▶ [TASK LIST]:
**1)** In the hernia repair text, reproduce everything from "From January 1992" down to "with strangulated intestines.", switching "department" to "unit".
**2)** Decide whether each statement below agrees with the hernia repair text. Answer yes or no for each, and quote the deciding words of the text.
(a) The study covered hernias in 1,828 patients.
(b) The mesh placed in the repairs measured 10 × 12 cm.
(c) Patients under 18 were included in the study.
**3)** Write the next part of the hernia repair text, picking up after its last sentence.

▶ [PASSAGE SHOWN]:
Cure of inguinal hernias with large preperitoneal prosthesis: Experience of 2,312 cases

Abstract

It is clear that the recurrence rates after nonprosthetic methods for the repair of inguinal hernias, like McVay, Bassini or Shouldice techniques, are high (6–10%). Since 20 years, we are convinced, in the GREPA-EHS group, about the advantages of the use of a prosthetic mesh in majority of patients for repairs of primary or recurrent inguinal hernias and incisional hernias. We describe our typical technique for the cure of all inguinal hernias. We place a large supple mesh, by open inguinal route, posterior to the transversalis fascia and anterior to the peritoneum. We have made a double modification in the initial technique of Rives - the use of a very large unsplit prosthesis (15 × 17 cm) and the parietalization of the spermatic cord helped by a wide opening of the Fruchaud's orifice by diversion of the epigastric vessels. The positioning of the mesh is about the same as in the TEP technique but with the advantages of reduction in the vital laparoscopic risks and reinforcement of the wall by a short tension-free McVay technique.

For this prospective study, we repaired 2,312 consecutive hernias in 1,828 patients, 284 of which were recurrent. We present our results in terms of quality of repairs, recurrence rates (0.4%), morbidity rate (8%), and mortality rate (0.8%).

This technique involves the placement by an open incisional route of a large preperitoneal sheet of mesh for initial treatment of all inguinal hernias - including scrotal, giant or femoral - to ensure a definitive solid muscular wall, even for recurrent hernias.

Keywords: Femoral hernias, giant hernias, inguinal hernias, preperitoneal mesh, recurrent hernias

Repair of an inguinal hernia, the second most common operation after appendectomy, is always a dilemma for surgeons, with various options available - the open and laparoscopic approaches, the use of different types of material and different situations (pre-muscular, retromuscular), size and fixation of a mesh.

In the past, only the recurrence rate was taken into account as the first goal in hernia repairs. Today, by laparoscopic or open routes, new challenges have to be faced to obtain not only a solid repair with low morbidity and mortality rates but also a painless postoperative period, a short hospital stay, an inexpensive technique, a technique easy to teach and feasibility of carrying out repairs by every surgeon.[1]. The incidence of recurrences after prosthetic methods is about 1% in large series published with a sufficient follow-up. The surgical community observes and has to accept higher recurrence rates (3–10%) for patients that do not require or are unsuitable for the use of mesh - such as children, young adults, emergency or septic patients - in whom a Shouldice technique or another kind of nonprosthetic repair is recommended.

We reported our last prospective study using our typical technique[2] for about 2,312 repairs, with a mean follow-up of 8 years and satisfying late results.

MATERIALS AND METHODS

From January 1992 to December 2002, 2,312 hernias were operated on in our department. Of these, 284 hernias have been operated upon for recurrences. We excluded from our study young patients under 18, people with wall, cutaneous or septic problems and emergency cases with strangulated intestines.

(Stored data entries)
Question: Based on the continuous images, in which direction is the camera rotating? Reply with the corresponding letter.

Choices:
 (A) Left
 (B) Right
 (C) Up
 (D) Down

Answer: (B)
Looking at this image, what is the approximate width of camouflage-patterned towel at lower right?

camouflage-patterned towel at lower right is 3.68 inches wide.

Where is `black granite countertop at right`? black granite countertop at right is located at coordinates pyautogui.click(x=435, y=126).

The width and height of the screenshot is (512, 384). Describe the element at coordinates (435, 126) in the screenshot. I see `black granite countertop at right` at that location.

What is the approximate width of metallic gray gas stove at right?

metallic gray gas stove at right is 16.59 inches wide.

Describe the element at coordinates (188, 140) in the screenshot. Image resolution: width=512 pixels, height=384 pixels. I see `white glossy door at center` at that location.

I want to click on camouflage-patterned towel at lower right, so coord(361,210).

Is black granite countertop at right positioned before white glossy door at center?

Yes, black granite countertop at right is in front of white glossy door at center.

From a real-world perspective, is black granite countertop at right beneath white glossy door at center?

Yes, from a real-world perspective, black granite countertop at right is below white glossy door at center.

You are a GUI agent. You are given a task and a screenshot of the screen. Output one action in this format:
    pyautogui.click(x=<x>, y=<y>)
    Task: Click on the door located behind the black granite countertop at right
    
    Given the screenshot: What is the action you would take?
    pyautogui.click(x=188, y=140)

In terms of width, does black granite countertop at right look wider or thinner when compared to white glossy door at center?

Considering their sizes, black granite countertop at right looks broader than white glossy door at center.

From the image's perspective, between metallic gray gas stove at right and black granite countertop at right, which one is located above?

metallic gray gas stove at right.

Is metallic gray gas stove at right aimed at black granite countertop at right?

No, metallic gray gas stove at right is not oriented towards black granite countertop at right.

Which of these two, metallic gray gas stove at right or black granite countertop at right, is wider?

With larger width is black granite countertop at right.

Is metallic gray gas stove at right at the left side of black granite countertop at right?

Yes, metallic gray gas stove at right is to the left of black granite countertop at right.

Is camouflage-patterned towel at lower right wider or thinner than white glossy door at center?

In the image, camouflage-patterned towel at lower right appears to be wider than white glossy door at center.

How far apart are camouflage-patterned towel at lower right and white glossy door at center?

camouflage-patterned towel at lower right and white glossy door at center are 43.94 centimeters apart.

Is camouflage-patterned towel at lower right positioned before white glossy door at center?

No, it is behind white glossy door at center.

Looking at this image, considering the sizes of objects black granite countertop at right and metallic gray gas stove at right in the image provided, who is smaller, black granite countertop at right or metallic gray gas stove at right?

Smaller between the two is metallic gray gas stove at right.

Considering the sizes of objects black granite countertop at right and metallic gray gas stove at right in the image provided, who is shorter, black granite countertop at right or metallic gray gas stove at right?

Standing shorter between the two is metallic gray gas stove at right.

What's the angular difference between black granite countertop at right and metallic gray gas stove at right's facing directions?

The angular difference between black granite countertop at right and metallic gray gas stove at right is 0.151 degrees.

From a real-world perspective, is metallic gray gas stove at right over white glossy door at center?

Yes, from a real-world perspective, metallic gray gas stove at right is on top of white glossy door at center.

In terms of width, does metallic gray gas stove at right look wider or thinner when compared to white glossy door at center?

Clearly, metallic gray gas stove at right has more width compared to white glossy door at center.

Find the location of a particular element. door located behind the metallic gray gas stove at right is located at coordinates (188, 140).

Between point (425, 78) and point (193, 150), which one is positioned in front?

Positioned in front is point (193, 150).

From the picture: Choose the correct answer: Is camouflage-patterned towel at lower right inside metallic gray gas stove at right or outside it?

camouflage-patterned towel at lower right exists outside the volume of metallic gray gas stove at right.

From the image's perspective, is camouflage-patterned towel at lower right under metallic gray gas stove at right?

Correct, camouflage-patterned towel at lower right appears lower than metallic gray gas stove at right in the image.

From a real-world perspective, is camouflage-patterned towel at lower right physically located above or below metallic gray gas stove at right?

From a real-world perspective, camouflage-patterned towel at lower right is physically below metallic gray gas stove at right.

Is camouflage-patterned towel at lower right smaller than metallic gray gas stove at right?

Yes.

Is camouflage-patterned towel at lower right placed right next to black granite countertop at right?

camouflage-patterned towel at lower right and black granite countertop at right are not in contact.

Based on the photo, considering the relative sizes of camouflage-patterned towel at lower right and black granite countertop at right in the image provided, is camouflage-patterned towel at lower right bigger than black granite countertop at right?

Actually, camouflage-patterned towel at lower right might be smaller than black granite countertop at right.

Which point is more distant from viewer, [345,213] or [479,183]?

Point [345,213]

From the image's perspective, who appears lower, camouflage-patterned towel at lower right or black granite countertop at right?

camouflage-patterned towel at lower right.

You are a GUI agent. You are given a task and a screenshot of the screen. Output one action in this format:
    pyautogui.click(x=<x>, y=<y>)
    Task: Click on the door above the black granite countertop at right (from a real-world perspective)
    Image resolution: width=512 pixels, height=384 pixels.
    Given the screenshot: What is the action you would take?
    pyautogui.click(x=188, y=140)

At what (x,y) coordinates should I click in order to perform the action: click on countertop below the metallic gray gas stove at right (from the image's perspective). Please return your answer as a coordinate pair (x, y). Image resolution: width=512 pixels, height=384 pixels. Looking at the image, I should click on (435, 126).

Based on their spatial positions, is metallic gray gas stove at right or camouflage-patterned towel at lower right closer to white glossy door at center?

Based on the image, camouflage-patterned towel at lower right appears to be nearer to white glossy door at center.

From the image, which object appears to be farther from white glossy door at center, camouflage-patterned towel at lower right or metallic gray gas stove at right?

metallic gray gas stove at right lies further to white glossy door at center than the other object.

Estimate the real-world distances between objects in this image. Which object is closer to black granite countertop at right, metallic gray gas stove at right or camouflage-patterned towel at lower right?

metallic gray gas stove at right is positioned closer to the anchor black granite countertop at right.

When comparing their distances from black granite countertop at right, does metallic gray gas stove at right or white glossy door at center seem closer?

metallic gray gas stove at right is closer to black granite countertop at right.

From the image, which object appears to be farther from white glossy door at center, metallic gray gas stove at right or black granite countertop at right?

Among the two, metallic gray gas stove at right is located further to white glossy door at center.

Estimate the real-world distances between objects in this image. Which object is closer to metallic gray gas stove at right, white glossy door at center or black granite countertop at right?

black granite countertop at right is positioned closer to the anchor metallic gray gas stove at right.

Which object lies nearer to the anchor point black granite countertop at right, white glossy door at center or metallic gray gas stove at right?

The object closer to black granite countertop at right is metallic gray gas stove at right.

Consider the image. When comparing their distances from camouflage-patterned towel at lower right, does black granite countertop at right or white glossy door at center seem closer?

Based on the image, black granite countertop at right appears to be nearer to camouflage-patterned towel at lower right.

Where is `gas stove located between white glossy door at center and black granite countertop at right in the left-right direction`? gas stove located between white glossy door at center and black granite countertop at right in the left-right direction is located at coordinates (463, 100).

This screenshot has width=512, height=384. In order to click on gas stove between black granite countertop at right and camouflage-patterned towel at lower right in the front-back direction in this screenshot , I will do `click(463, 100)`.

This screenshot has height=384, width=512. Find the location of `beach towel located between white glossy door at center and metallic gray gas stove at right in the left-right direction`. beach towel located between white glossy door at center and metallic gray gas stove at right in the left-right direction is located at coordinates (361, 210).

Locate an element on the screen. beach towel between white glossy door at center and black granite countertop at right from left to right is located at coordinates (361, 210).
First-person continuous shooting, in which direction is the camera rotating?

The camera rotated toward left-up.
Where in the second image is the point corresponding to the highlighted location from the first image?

▶ [ANSWERS FOR THE EXERCISE]:
**1)**
From January 1992 to December 2002, 2,312 hernias were operated on in our unit. Of these, 284 hernias have been operated upon for recurrences. We excluded from our study young patients under 18, people with wall, cutaneous or septic problems and emergency cases with strangulated intestines.

**2)**
(a) Yes: "we repaired 2,312 consecutive hernias in 1,828 patients"
(b) No: "the use of a very large unsplit prosthesis (15 × 17 cm)"
(c) No: "We excluded from our study young patients under 18"

**3)**
The mean age for our patients was 56 years (range = 19–89). There were 242 females and 2,070 males. The types of primary hernias were indirect in 51%, direct in 32%, combined 5%, femoral 2% and bilateral 10%. The patients operated for recurrences were 238 men and 46 women; they had been operated before by Bassini (72 cases), Shouldice (22), McVay (48), 22 cases with a prosthesis, 11 after Lichtenstein, laparoscopic in 23 cases: TEP and TAPP techniques. In 78% of these cases, it was a first recurrence. In 85 cases, we did not recognize the first technique used. It was the second operation in 42 cases, the third in 22. In one case it was the seventh and one other case presented with a giant hernia.

The interval to recurrence was less than 6 months in 72 cases, between 6 and 12 months in 31 cases, between 1 and 5 years in 36 cases, more than 5 years in 36 cases and unknown in others. The patients had been operated under general anesthesia in 84%, rachi 10%, local 6%. Ambulatory surgery had not been performed in this period. The mean hospital stay was 3 and was gradually becoming shorter. All patients have been operated upon under anticoagulant drugs and antibiotic prophylaxis (cephalosporin).

Technique

A short inguinal incision (7 cm) is made and the external oblique aponeurosis is incised according to its direction. A finger dissection is done, freeing a wide space between the aponeurosis and the internal oblique muscle, avoiding damage to the ilio-inguinal and ilio-hypogastric nerves. This preparation is always performed to allow subsequent tension-free closure of the Fruchaud foramen after placement of the prosthesis.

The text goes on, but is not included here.